> _Instruction_: Lay out the records below as a Markdown table with two columns, Row and Line, giving each non-blank line its own numbered row. Omit the pictures.
# # #
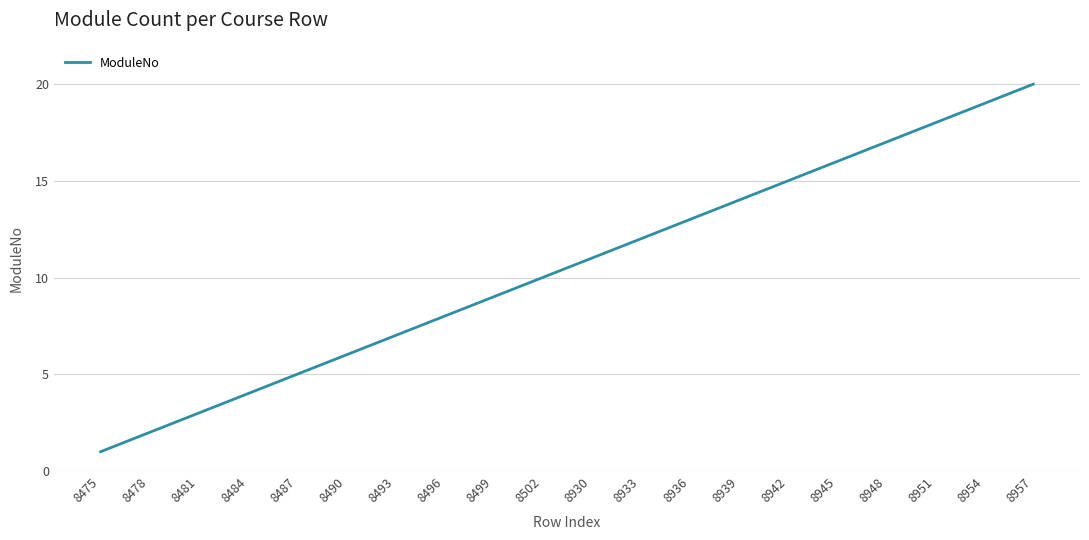

How many lines are shown in the chart?

1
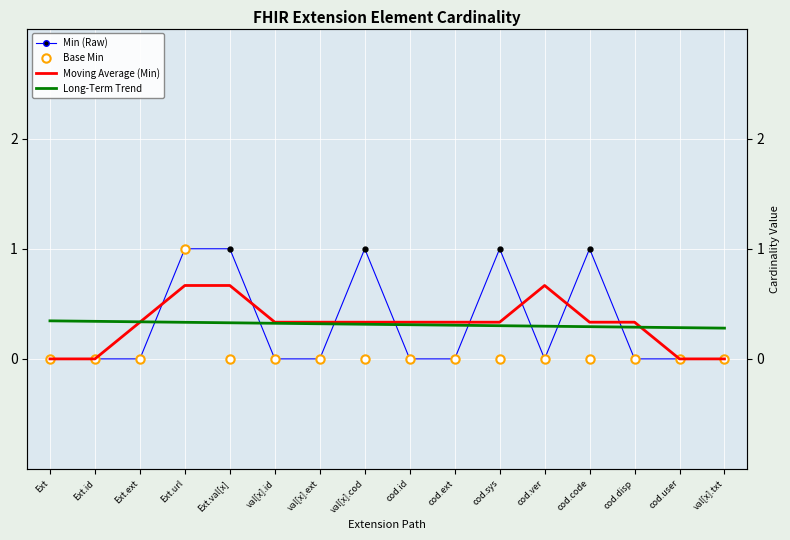

How many series are shown in this chart?

4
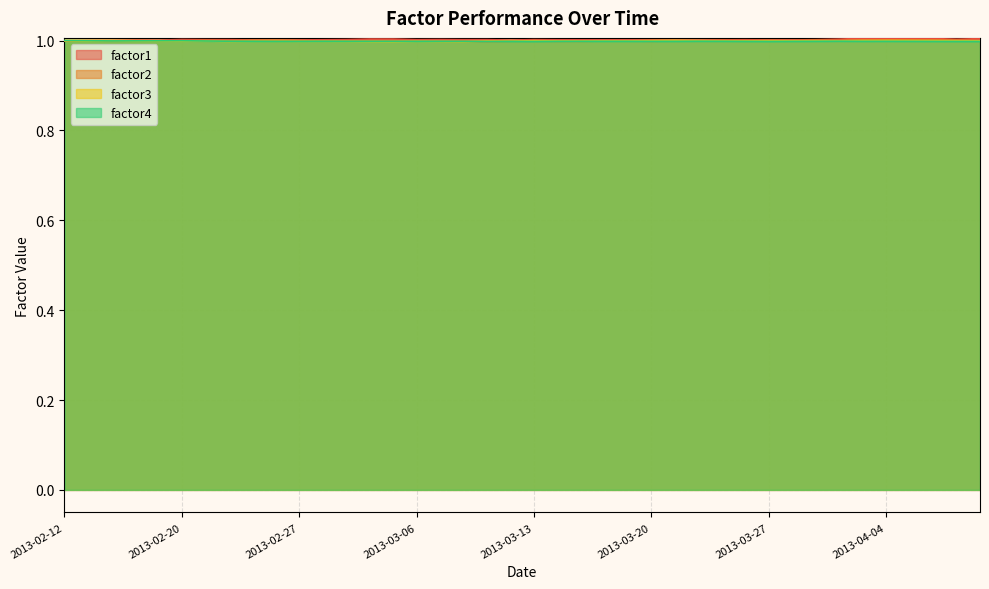

How many data points in factor1 are above 1?

39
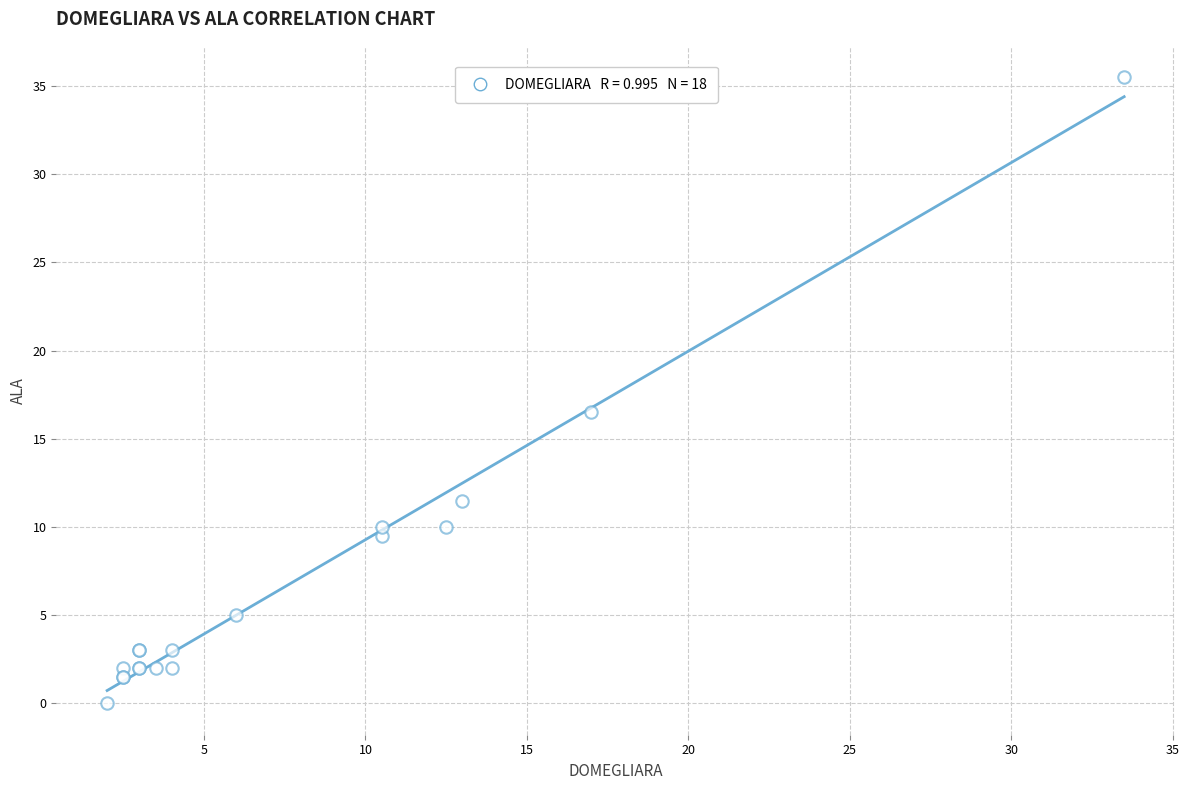

What Y value in the scatter plot is closest to 17?

16.5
# # #
> _Task response_:
| Row | Line |
|---|---|
| 1 | How many lines are shown in the chart? |
| 2 | 1 |
| 3 | How many series are shown in this chart? |
| 4 | 4 |
| 5 | How many data points in factor1 are above 1? |
| 6 | 39 |
| 7 | What Y value in the scatter plot is closest to 17? |
| 8 | 16.5 |